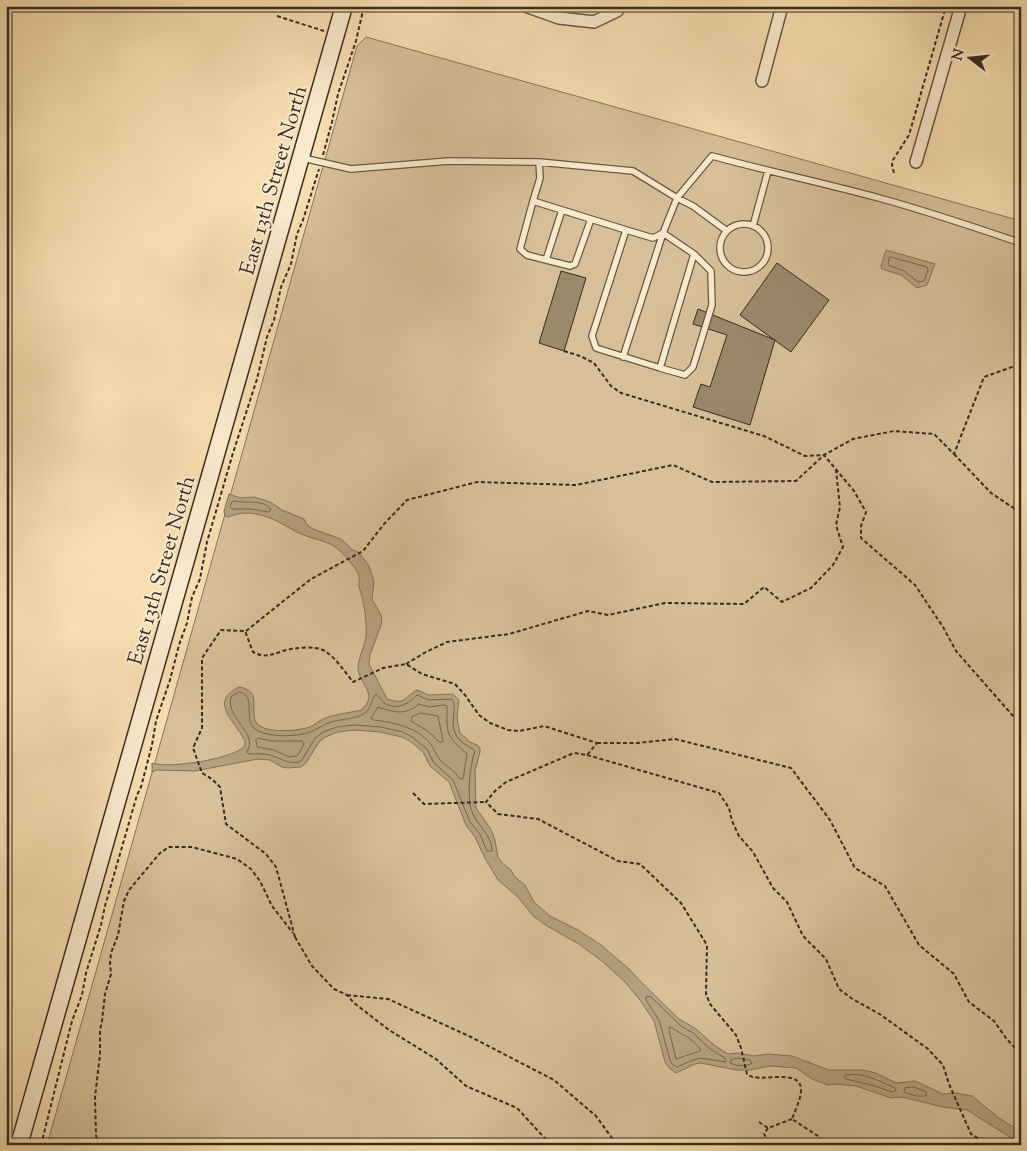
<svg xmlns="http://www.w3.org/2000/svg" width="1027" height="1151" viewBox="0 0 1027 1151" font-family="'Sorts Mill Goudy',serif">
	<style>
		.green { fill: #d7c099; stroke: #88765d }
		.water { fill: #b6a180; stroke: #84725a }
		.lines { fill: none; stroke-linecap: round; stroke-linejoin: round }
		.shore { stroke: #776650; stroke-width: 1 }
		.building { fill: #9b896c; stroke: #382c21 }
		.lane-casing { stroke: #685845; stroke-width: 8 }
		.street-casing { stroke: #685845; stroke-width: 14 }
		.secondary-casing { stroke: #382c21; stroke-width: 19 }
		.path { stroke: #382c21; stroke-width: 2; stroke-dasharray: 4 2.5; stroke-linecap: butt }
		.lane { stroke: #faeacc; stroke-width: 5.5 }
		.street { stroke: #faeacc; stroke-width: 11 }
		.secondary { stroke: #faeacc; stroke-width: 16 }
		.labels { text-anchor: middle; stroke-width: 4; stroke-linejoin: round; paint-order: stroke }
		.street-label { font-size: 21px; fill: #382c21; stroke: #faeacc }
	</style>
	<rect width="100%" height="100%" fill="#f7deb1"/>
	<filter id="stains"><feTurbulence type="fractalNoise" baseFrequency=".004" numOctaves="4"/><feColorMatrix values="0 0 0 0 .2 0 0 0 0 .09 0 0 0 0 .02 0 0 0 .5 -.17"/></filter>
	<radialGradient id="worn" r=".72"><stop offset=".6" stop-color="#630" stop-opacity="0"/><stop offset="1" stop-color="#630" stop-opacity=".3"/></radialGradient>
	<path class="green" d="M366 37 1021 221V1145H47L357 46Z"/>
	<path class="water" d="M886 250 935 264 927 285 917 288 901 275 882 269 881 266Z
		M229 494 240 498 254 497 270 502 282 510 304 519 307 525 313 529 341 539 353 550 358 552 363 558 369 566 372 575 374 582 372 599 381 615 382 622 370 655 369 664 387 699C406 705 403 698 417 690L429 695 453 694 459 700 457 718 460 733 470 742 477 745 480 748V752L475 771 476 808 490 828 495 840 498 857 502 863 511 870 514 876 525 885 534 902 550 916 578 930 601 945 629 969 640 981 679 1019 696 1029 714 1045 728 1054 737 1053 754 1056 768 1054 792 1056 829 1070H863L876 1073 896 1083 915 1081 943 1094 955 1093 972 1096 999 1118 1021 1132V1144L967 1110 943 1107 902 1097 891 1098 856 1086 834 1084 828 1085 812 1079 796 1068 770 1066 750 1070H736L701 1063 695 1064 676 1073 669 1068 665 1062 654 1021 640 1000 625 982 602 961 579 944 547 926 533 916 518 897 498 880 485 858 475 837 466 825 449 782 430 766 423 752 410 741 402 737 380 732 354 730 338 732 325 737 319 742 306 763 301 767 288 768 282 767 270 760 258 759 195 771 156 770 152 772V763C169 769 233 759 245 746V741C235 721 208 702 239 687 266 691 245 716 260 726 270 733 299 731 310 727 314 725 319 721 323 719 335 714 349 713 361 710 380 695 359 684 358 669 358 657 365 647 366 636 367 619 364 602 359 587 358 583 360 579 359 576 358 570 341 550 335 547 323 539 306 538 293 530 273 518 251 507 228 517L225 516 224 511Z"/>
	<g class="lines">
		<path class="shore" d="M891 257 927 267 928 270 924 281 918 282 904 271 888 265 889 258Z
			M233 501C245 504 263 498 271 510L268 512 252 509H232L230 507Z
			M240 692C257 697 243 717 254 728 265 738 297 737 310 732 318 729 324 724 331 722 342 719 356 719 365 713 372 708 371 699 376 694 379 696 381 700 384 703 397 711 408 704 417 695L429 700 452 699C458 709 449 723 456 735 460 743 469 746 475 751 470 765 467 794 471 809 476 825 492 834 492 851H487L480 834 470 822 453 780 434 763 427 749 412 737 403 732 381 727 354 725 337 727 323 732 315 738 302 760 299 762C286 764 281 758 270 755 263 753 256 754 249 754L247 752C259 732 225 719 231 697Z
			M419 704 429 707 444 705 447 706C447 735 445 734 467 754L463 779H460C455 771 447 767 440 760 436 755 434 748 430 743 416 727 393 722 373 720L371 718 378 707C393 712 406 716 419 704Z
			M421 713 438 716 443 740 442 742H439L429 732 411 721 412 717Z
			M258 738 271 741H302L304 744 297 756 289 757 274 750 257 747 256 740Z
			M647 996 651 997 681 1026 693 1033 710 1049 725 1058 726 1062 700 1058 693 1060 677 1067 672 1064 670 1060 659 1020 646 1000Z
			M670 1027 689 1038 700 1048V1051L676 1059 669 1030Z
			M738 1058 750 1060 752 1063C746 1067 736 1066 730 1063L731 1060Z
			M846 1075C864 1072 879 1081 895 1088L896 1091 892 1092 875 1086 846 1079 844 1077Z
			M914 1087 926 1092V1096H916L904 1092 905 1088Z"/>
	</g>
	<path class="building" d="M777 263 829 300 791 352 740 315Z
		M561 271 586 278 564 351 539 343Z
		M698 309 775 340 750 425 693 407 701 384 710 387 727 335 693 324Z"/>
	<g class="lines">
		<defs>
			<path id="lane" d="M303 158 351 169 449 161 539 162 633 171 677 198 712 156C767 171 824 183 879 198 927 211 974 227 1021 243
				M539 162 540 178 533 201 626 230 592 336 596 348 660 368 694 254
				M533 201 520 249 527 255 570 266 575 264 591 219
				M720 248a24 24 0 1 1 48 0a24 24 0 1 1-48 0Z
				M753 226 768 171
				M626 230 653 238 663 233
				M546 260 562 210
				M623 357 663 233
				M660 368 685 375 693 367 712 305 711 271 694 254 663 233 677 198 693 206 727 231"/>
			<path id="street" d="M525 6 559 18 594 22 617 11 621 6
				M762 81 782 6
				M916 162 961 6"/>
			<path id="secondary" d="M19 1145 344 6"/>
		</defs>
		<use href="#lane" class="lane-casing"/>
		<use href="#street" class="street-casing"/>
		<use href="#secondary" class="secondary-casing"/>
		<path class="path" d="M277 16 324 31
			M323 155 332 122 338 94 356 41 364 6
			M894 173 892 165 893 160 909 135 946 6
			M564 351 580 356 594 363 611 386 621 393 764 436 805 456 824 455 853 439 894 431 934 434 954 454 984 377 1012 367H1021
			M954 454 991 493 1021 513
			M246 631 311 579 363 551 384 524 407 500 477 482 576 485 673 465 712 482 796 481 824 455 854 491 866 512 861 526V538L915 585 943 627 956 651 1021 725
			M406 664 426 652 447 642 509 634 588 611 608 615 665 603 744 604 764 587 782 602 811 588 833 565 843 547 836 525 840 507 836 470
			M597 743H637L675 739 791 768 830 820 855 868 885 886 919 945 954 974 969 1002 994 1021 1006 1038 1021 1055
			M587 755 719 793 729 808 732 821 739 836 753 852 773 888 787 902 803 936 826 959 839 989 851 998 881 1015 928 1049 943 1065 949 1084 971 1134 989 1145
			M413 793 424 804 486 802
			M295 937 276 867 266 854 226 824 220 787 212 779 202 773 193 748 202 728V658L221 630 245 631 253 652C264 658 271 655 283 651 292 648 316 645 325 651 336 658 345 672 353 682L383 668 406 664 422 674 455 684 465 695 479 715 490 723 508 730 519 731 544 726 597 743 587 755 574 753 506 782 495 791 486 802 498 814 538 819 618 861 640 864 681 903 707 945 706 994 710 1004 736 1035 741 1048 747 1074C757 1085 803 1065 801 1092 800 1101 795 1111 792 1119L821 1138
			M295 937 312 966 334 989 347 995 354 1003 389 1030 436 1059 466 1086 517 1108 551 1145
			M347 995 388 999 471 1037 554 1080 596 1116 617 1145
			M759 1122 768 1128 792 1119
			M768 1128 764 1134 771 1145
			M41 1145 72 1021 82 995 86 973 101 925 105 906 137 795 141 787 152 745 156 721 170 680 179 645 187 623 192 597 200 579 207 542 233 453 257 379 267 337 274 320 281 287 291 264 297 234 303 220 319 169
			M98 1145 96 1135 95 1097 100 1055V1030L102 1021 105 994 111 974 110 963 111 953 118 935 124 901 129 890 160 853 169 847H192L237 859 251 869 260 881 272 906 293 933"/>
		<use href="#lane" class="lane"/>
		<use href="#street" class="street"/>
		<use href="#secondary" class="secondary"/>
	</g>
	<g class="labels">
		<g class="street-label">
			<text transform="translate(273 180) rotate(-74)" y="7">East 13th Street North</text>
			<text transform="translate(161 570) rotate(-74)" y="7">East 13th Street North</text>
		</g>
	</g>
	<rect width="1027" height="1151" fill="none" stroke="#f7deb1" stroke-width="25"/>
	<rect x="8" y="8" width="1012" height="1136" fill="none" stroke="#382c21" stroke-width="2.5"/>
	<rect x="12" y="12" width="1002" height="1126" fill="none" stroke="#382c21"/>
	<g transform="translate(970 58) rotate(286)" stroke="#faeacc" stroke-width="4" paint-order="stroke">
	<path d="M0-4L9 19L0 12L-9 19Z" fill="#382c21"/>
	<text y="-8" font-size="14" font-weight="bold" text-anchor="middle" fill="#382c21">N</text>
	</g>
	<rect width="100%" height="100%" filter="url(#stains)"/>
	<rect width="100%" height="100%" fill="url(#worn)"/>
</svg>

**Your instructions**
Reproduce each line of the material containing the word "size".

**Answer box**
		.street-label { font-size: 21px; fill: #382c21; stroke: #faeacc }
	<text y="-8" font-size="14" font-weight="bold" text-anchor="middle" fill="#382c21">N</text>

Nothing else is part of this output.